Thursday, January 17, 2008
"life consists not in holding good cards, but in playing those you hold well" Josh Billings
Got me to thinkin' 'bout my growing up years and playing card games with my mom, dad, and brothers. My dad used to call this "run what you brung" during family games of Hearts. After I learned the game, I loved that round! Guess I'm just Type A enough to prefer the *knowingness* of building a strategy with a known quantity. I hated those previous hands...you know, where you swap 3 cards across or around the table? Well, OK, it's probably more to the point to say that I hated the part where I didn't know which 3 cards I was going to get--didn't mind getting rid of the 3 that were going to cause me problems! But my baby bro was a PRO at managing to give me almost EXACTLY what I thought I'd rid myself of. And the other brother, well, he was just good at messing you up no matter what. Dad and Mom are card sharks and always handed over a pile of whatever that made you scratch your head...UNTIL you figured out what they were doing. (tee hee hee)
I mean, think about it...who couldn't find three things in their lives they'd love to trade away?
No, really. I think I'd still rather work with what I've got, thanks.
Thank you, God for giving me the chance to "run what I've brung" in this life...and the opportunity to see Your plan revealed as those cards are played.
"And we know that in all things God works for the good of those who love him, who have been called according to his purpose." Romans 8:28 NIV
Thursday, January 10, 2008
Okay, so now it’s 2008. A few days in, actually. And I am STILL wondering how this happened. “WHAT happened?” you ask.
Yes, how on earth did 2008 happen? I mean it seems like it was mere days ago that I was figuring out how old I’d be in the year 2000. (Yes, it was a dorky thing to do, but--for you youngsters out there who don’t remember--before the millennium hit, everyone was wondering random stuff like that about the year 2000.) Here I am, 8 years into the new era and scratching my head, agreeing with pithy statements like “gee, time flies.” GACK.
But I’ve decided to take a different tack. New Year’s Resolutions are great…everyone could stand to find SOMEthing to improve upon in their lives. Reflection is a wonderful thing—and societal acceptance and encouragement of said reflection is even more wonderful. And yes, there are things I hope to change this year—the usual lose weight, exercise more, spend less, yada, yada, yada.

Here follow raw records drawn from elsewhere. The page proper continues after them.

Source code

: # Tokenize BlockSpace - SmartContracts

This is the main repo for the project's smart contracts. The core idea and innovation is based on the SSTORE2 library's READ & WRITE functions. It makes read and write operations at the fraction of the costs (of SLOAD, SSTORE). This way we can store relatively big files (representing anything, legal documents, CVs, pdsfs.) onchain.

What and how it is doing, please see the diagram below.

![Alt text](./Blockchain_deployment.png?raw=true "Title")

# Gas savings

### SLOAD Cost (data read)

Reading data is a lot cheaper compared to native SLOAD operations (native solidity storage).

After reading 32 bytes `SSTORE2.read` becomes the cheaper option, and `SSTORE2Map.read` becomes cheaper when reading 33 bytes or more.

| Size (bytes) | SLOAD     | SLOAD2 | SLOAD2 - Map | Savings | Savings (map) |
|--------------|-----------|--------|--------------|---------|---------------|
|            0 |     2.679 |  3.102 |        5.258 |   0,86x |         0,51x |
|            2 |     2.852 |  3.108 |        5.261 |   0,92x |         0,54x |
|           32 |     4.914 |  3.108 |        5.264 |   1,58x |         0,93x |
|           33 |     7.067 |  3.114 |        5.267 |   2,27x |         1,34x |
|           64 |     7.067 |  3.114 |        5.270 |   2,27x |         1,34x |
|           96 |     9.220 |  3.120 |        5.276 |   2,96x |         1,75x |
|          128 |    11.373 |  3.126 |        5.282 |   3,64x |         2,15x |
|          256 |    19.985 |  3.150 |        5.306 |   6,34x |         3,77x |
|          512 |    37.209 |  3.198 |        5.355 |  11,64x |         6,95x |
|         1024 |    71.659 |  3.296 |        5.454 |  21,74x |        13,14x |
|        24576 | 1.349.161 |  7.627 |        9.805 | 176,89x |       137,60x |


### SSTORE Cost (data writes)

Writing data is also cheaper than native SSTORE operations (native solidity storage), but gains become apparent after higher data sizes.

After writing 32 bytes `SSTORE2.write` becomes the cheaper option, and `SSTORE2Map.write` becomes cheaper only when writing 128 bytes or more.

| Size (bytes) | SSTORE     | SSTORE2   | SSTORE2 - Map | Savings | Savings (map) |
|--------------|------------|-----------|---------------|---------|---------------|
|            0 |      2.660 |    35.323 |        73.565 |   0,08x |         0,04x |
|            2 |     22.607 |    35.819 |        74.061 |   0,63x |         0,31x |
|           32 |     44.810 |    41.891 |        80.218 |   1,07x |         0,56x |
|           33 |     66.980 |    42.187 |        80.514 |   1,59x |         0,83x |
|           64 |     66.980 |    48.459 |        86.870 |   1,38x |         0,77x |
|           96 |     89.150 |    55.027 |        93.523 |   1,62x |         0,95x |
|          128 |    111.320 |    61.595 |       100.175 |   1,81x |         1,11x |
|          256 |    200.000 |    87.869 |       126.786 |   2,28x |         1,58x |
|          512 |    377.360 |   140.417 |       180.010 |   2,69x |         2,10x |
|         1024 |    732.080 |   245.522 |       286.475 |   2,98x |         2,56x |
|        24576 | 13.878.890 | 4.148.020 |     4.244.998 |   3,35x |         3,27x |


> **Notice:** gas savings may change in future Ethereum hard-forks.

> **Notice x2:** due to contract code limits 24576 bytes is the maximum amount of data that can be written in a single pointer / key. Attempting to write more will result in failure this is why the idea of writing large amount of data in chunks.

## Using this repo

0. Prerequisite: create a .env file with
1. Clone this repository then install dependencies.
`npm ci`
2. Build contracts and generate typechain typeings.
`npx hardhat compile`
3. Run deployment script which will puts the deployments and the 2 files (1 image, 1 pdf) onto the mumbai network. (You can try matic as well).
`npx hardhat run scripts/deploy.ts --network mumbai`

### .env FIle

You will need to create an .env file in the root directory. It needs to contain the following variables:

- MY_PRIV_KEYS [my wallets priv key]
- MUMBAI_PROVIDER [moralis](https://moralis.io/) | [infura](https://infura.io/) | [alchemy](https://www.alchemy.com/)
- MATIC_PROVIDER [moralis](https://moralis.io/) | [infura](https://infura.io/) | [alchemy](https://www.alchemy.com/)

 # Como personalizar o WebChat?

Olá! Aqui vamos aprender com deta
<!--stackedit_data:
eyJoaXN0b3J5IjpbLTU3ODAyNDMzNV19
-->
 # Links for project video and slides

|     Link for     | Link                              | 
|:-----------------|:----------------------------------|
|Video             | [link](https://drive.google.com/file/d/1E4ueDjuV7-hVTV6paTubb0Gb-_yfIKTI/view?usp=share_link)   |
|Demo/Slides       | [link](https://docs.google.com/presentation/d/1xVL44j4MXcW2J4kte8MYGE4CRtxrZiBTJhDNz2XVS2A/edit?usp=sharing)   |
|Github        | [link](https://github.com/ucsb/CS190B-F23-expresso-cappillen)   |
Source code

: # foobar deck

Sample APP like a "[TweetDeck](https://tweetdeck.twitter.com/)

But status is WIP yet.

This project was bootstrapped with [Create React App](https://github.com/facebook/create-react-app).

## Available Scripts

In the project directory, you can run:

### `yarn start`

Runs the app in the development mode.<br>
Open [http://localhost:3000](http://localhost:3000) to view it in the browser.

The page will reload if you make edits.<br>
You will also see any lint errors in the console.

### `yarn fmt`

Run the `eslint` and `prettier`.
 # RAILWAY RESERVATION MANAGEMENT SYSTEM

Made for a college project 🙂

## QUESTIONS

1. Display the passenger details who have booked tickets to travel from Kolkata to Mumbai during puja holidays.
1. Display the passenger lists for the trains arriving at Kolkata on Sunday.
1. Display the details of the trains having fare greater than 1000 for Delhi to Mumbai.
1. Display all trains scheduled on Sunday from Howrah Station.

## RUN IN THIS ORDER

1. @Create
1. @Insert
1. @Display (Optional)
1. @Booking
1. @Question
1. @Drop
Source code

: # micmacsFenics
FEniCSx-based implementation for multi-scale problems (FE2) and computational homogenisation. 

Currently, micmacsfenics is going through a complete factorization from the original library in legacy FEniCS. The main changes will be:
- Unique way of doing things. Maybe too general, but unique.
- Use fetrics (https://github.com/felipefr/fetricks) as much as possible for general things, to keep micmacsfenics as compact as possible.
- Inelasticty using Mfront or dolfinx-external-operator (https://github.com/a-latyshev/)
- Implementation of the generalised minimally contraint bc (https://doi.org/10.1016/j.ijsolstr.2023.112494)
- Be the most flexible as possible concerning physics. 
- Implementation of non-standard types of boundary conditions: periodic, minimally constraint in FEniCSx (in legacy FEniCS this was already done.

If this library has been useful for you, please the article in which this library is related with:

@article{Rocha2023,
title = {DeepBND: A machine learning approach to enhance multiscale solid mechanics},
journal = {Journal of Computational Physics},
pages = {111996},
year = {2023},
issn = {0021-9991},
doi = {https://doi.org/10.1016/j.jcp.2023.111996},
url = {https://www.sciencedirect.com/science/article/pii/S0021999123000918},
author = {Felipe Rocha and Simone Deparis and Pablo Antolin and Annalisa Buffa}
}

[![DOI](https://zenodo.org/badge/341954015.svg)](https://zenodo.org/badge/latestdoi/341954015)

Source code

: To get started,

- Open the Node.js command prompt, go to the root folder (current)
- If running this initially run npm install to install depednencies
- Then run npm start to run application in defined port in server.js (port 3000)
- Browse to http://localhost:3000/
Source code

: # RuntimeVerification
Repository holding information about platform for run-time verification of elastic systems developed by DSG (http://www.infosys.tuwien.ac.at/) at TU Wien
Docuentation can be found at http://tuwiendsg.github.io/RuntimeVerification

But, I’m kinda tired of the negativity innate in the process of making those little personal improvement plans.
SO…I’m also thinking about things I DO NOT want to change this year…things that I like about who I am, where I’m going and how I’m getting there.
I know I’m a work in progress…but I LIKE that! I hope we all are…and I pray that I will continue to grow and change right up ‘til I meet Jesus. I like that I am (mostly) able to embrace the ‘in progress’ nature of myself and those around me. (Admittedly, not so much on the commute. *sigh*)
I like that my kids have learned to make creative messes. That we like to dabble with all sorts of art forms and expression. That they like to look beyond the basics of a task and think about more interesting approaches and are willing to explore.
I like using 50 cent words. I like that my kids are learning to use big words, too, and don’t back down from a pronunciation or spelling challenge!
Asking questions is a good thing. Asking thoughtful questions is even better…I like that the kiddles are good at asking about anything and everything. (except sometimes forgetting to ask for that cookie…)
It has taken me this long to acknowledge that I’m fine looking like I look. So I’m not a supermodel; statuesque ladies like me will never find positive images in the media. I’ve never been a petite flower and never will be. And guess what???! IT’S OK!!
I like that I still like to dance and enjoy “young music’…Heaven forbid I should start thinking Paul Sedaka is cool.
I like that this parenting thing is teaching me something new each day…and that we are a family open to learning from each other.
A challenge for you…what do you resolve NOT to change this year?
If you’re like me, that question is harder to answer, if only because we are sooooo conditioned to look for the flaws in our lives.